Mum and dad are not at home whole day. I make beef dill cake by myself. Following the recipe, the only hard thing is to wrap the dough around the mince paste. The first cake looks awful and doesn't even close properly, then the second one I succeed. Cool! I have made nearly twenty beef dill cakes. They are easy to re-heat, nice and small to bring to the office the next day so there is none left already!
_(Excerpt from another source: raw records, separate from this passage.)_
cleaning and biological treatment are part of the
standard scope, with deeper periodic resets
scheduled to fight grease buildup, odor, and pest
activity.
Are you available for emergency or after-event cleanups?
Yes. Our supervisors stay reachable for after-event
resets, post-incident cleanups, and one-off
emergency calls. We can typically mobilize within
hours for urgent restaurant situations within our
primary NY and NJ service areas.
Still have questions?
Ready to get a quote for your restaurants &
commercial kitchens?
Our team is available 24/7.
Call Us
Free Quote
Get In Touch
Play piano for a while when I am bored after typing on the computer. I try very hard to concentrate on work in the weekend, but soon lose interest in it because I can always do it from Monday to Friday when I am in the office! However, I am glad that I did some Chinese searching so there is a lot of information in my disk about ozone. Cool. I will read it and translate the information into English tomorrow.
Watch CSI in the evening. Make hot sour soup, but mum cut most of the vegetables and I come up with the idea. They are too busy to think about food at the moment.
Meet M on MSN today. He is studying for his test. Good luck to him and maybe I will see him today in university. You never know. Hopefully today will be another good day.